Publication: Monitor Volume: 5 Issue: 229

Apart from military-strategic considerations, the effort to merge Belarus with Russia is being propelled by two convergent ideological streams: Soviet nostalgia and pan-Slavist or pan-Russian nationalism of Tsarist-era vintage. The former has some effect–albeit poorly quantified–on public opinion in both countries and has been widely noted. The latter is at work mainly in some establishment circles and not yet receiving due attention abroad.

On December 8, Belarusan President Alyaksandr Lukashenka, a confessed admirer of the Soviet system, paid his respects to the Patriarch of Moscow and all Russia, Aleksy II, to collect the patriarch’s blessing on the Russia-Belarus Union. In a stunning revision of history, Lukashenka redefined the 1991 collapse of the Soviet Union as “the destruction of the unity of predominantly Orthodox peoples.” In responding, Aleksy commented that Belarus had been victimized by “all the Western invaders of Russia.” Previewing the Russia-Belarus union treaty, Aleksy accused the West generally of opposing the unification. “When the West is integrating, they say it is a natural process. But they are raising all the forces of Hell to stop two Orthodox peoples from unifying.”

Lukashenka’s reinterpretation of the events of December 1991 seems to be fully shared by the pan-Orthodox “Worldwide Assembly [“Sobor”] of the Russian People” and by Metropolitan Kirill of Smolensk and Kaliningrad, one of the most senior clerics of the Russian Orthodox Church, long in charge of the Church’s foreign relations. Meeting in Moscow on December 7, the Assembly cabled Presidents Lukashenka and Boris Yeltsin to hail their unification effort as “the start of gathering together the sacred lands of the one and single fatherland.” Whether the fatherland under reference was the Soviet Union or Russian Empire was left unclear. But Kirill’s speech suggested that such a distinction may no longer be very relevant or topical. The Metropolitan hailed the “divinely ordained coincidence” that Yeltsin and Lukashenka were signing their treaty precisely on December 8, the anniversary of the 1991 agreements which had “pulled apart” the USSR.

On December 9, a meeting in Minsk of the International Slavic Committee resolved to call an All-Slavic Congress next July in the Belarusan capital. The chief Belarusan representative on the Committee is parliamentary deputy Syarhey Kastsyan, a close associate of Lukashenka. The Committee describes itself as the successor to the similarly named organization, founded in 1848 and which held a series of pan-Slavic congresses during the second half of the nineteenth century. Last year, an all-Slavic Congress hosted by russophile circles in Prague elected Lukashenka as honorary chairman of the International Slavic Committee.

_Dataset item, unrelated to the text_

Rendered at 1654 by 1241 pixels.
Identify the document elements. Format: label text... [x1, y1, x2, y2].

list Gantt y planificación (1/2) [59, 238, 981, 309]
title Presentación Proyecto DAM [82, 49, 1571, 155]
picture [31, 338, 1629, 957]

Also on December 9, Gennady Zyuganov, leader of the Communist Party of the Russian Federation, predicted that Ukraine will eventually join the Russia-Belarus Union because “Great Russians, Little Russians and Belarusans are constituent parts of one and the same Russian people, which has been divided artificially.” Zyuganov’s use of the terms Great Russians and Little Russians [Velikorosy, Malorosy], instead of Russians and Ukrainians faithfully reflects the Tsarist-era’s official doctrine, which denied those three peoples’ distinctive national identities of Ukrainians and Belarusans (Itar-Tass, December 4, 7-9; see the Monitor, February 11, March 9, April 1).